Just a suggestion. Good luck on your essay!

How did the atlantic slave trade affect africa?

http://news.bbc.co.uk/1/hi/world/africa/6504141.stm

http://encarta.msn.com/encyclopedia_761595721_3/Atlantic_Slave_Trade.html

http://www.metmuseum.org/toah/hd/slav/hd_slav.htm

http://panafricannews.blogspot.com/2007/03/effects-of-atlantic-slave-trade-on-west.html

Basically, it stimulated war between tribal areas because many Western African tribes needed to capture people in order to sell them to the Europeans. Some governments even turned against their own people by changing the laws and used enslavement as punishment. The trade caused a huge loss of population for many African kingdoms. Other kingdoms, on the other hand, expanded because they relied on warfare to enslave more people for the slave trade and got the wealth. The African social life is broken in many ways. Families suffered as their fathers, sons,or brothers were taken away. A lot of these people captured as slaves could have played a big role in African future. Many would have succeeded as important leaders or big business owner in their homelands.

What effect did the Atlantic Slave Trade have on the Americas?

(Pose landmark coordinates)
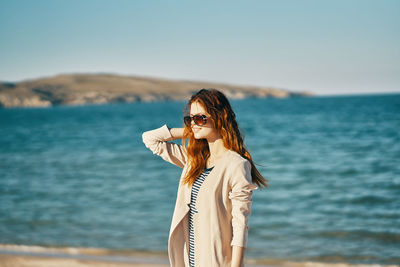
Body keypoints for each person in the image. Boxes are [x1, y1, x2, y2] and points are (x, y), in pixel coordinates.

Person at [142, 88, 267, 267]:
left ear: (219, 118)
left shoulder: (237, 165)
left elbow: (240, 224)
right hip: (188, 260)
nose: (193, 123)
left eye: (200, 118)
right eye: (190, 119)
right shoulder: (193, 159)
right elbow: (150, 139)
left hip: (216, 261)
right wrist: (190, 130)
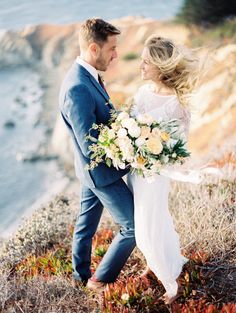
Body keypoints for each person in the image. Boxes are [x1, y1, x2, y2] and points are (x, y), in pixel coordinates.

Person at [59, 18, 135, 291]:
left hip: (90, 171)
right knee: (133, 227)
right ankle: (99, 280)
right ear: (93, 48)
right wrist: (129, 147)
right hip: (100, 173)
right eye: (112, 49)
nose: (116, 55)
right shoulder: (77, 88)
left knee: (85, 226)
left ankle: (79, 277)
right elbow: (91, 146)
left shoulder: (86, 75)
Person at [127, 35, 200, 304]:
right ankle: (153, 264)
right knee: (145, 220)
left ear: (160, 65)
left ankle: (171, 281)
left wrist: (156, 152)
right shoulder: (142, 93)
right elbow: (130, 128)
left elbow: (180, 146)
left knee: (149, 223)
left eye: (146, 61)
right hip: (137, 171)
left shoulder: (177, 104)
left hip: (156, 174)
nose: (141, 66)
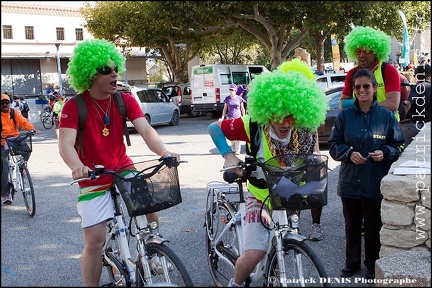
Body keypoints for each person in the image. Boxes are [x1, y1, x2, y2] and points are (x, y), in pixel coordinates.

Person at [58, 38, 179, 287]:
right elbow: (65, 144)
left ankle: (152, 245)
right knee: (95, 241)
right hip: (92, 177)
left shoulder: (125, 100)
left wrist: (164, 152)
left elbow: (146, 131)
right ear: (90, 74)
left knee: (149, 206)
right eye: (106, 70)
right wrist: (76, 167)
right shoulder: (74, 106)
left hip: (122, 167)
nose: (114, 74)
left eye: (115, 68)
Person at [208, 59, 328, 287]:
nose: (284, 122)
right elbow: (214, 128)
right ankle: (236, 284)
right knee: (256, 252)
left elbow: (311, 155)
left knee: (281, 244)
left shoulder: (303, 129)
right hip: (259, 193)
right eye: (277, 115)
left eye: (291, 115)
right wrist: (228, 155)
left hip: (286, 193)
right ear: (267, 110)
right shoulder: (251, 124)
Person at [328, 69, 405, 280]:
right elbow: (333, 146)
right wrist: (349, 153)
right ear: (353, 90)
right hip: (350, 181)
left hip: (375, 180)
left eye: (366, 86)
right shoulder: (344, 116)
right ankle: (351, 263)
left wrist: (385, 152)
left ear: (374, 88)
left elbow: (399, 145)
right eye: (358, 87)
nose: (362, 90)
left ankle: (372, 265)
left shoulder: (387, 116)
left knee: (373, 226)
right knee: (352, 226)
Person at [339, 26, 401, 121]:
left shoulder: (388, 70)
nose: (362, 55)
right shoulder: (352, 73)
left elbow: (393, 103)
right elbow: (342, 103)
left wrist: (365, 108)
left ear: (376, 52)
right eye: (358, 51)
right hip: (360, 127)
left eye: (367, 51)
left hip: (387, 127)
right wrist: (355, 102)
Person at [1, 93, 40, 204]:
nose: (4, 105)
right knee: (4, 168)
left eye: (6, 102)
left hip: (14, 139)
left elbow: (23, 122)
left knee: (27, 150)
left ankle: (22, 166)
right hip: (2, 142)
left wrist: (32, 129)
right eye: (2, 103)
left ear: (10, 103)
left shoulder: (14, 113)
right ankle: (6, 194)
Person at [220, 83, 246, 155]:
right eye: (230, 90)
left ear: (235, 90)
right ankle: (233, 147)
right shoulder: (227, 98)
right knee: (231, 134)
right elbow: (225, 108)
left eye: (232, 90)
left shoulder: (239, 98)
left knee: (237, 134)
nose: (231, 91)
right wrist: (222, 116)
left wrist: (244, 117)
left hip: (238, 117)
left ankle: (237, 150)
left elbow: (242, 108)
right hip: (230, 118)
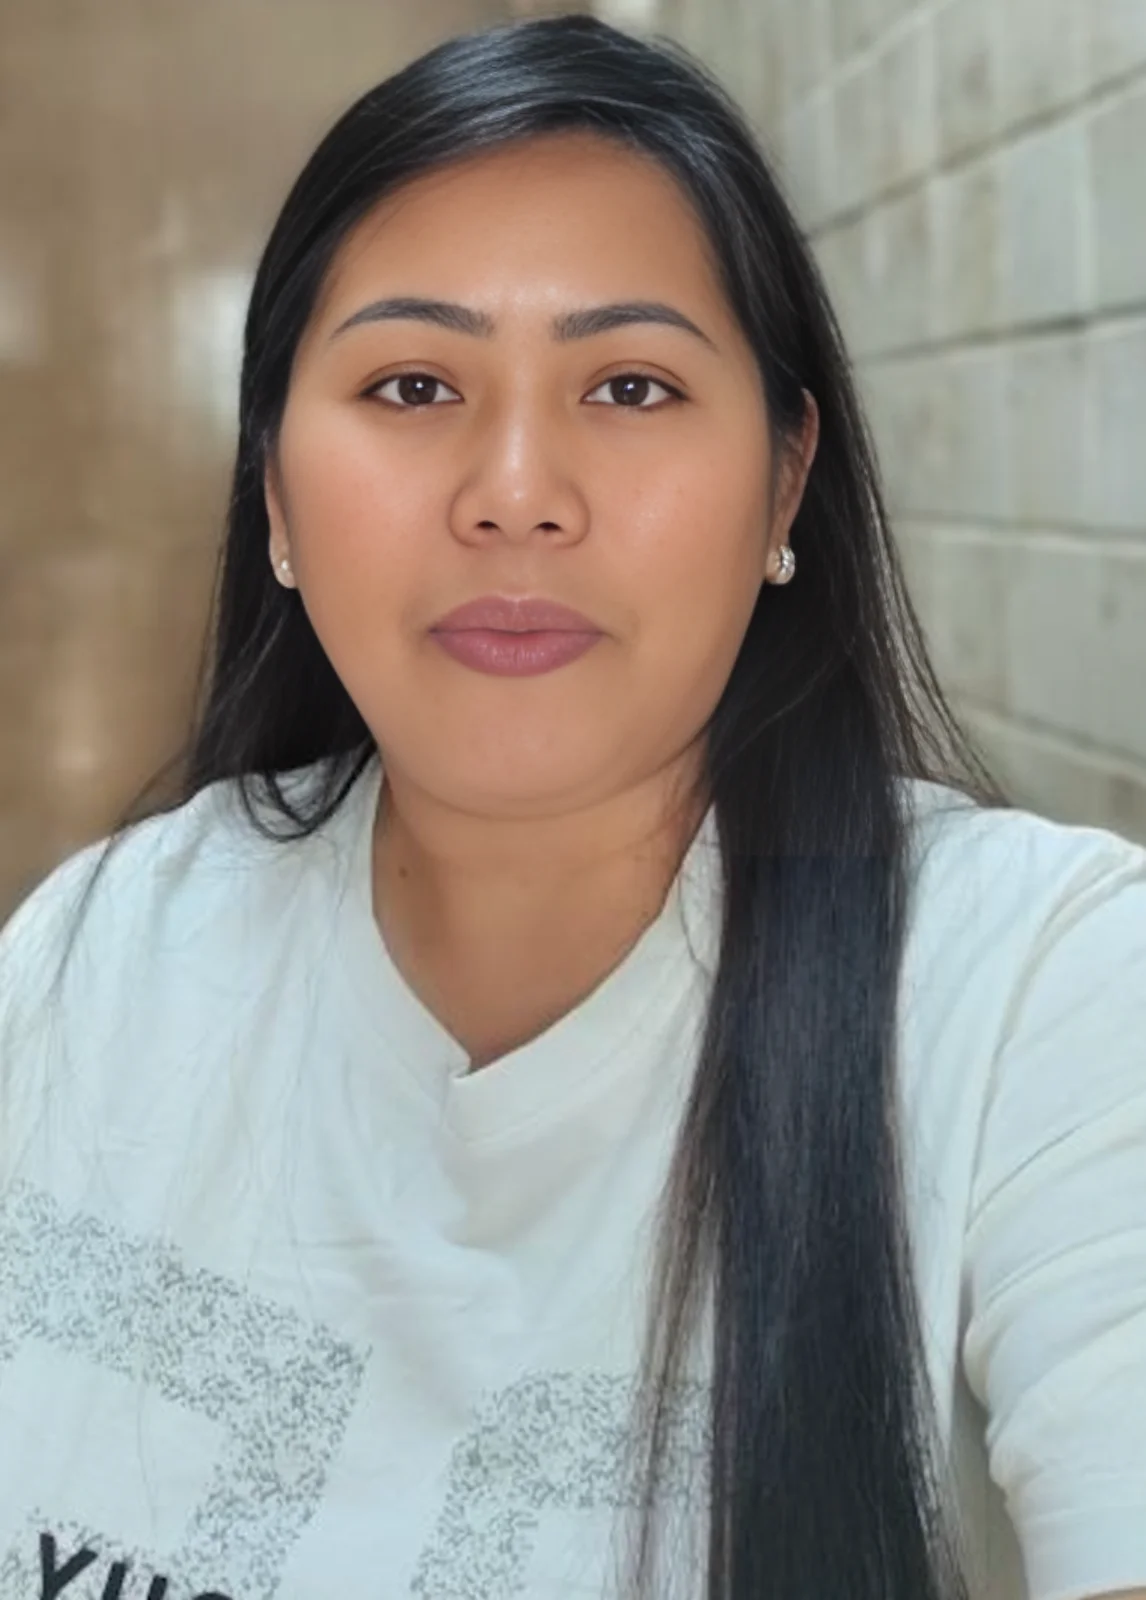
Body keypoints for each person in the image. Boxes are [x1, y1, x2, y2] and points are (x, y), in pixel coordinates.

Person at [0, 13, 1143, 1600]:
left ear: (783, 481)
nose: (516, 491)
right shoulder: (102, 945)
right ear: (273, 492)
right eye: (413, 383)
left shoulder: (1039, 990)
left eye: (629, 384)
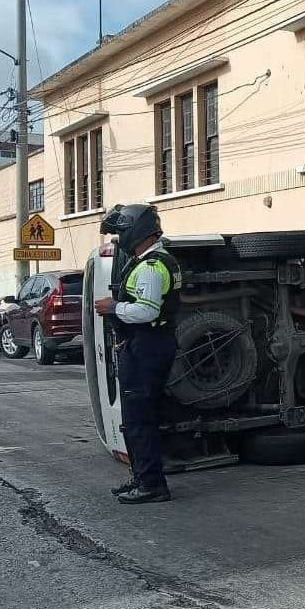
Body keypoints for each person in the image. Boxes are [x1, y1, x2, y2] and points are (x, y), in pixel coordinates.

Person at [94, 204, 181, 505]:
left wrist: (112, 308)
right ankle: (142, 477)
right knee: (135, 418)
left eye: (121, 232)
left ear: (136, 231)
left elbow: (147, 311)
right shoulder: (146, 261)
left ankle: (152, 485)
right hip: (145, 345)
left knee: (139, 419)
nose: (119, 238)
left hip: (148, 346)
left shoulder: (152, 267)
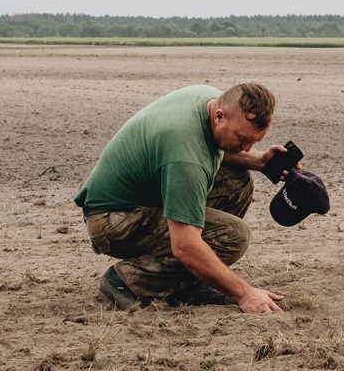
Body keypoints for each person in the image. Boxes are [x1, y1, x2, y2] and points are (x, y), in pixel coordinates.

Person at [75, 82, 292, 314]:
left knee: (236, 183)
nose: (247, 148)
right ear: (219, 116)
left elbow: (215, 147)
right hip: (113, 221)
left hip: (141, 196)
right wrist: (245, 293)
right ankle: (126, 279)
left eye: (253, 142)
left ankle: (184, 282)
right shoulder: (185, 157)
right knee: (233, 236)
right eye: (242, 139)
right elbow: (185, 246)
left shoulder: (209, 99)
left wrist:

What is being asked
Answer these questions from the page excerpt on the Atlantic slave trade.
(a) Whose website is the first of the listed links?
(b) Why did many Western African tribes need to capture people?
(c) What did some governments use enslavement as?

Answer section
(a) The BBC's (news.bbc.co.uk).
(b) To sell them to the Europeans.
(c) As punishment.